This is a page to share a memory of your time at Russell High School.
If you have any stories you wish to contribute, please e-mail or send them to:
Nikki Slack
48617 320th Avenue
Russell, IA 50238
Nikki Slack
48617 320th Avenue
Russell, IA 50238
By 1963, Russell was no longer serviced by our beloved central telephone operator
on whom we'd relied to send out party line messages about emergencies, deaths,
community events and yes, fires. On that very cold Saturday morning in January,
those of us who lived in or close enough to town to hear the fire whistle didn't
immediately know it was the school which was burning, that is, until neighbors began
to call one another to share the news. Russell folk have always united during a
crisis and the school fire was no exception. Students, towns people and nearby
farm families quickly gathered on the west side of the school to watch in quiet
shock as smoke billowed from the roof. I had just obtained my driver's license
and remember begging my parents to let me drive into town and see for myself what
was happening to my school. Being a junior at the time, I was selfishly concerned
that the fire would deprive me of graduating from the only school I'd ever attended.
I recall several of my classmates were also there - a few in tears. Contrast those tears with what you might hear in today's news reports of crime, violence and destruction in our nation's schools.
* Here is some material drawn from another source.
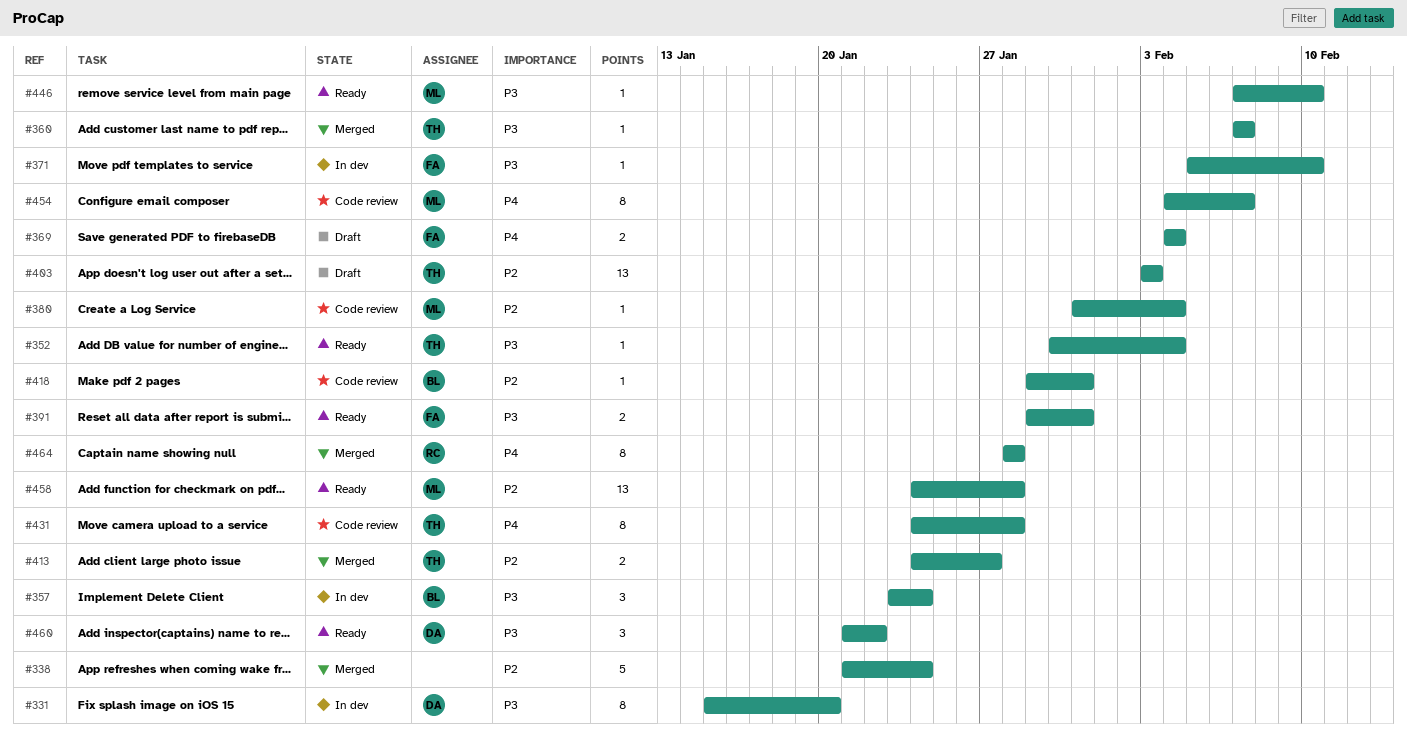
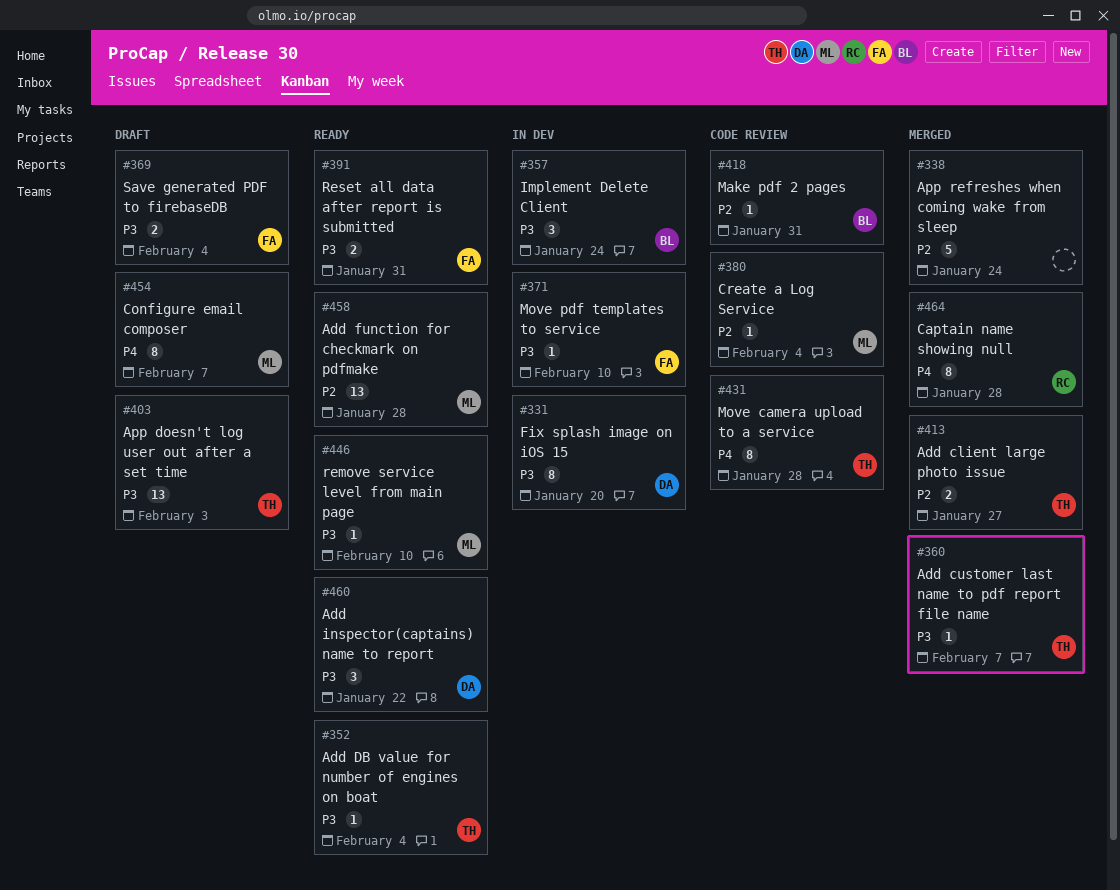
#369, priority: P4 -> P3
#403, priority: P2 -> P3
#454, status: Code review -> Draft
Such was not the case in Russell, Iowa.
At some point after the firemen had begun to contain the blaze, men from the community formed a "bucket brigade" down the west fire escape and typewriters from the bookkeeping room were handed from one set of caring hands to another. I vaguely recall helping in some way, perhaps, stacking the equipment safely away from the possibility of being trampled.
When classes resumed a week later, we found ourselves having to climb a ladder through the ceiling of the old gym to the four second story classrooms untouched by the fire. It probably wouldn't pass today's safety regulations, but no one complained back then. We were just grateful to still have our school and not be forced to go to Chariton.
Over 45 years later, I imagine that if you were to open one of those rebound library books that must still sit on the shelves, you could smell the essence of smoke from the fire that came so close to consuming the structure where our parents, aunts, uncles and in some instances, grandparents had obtained their education.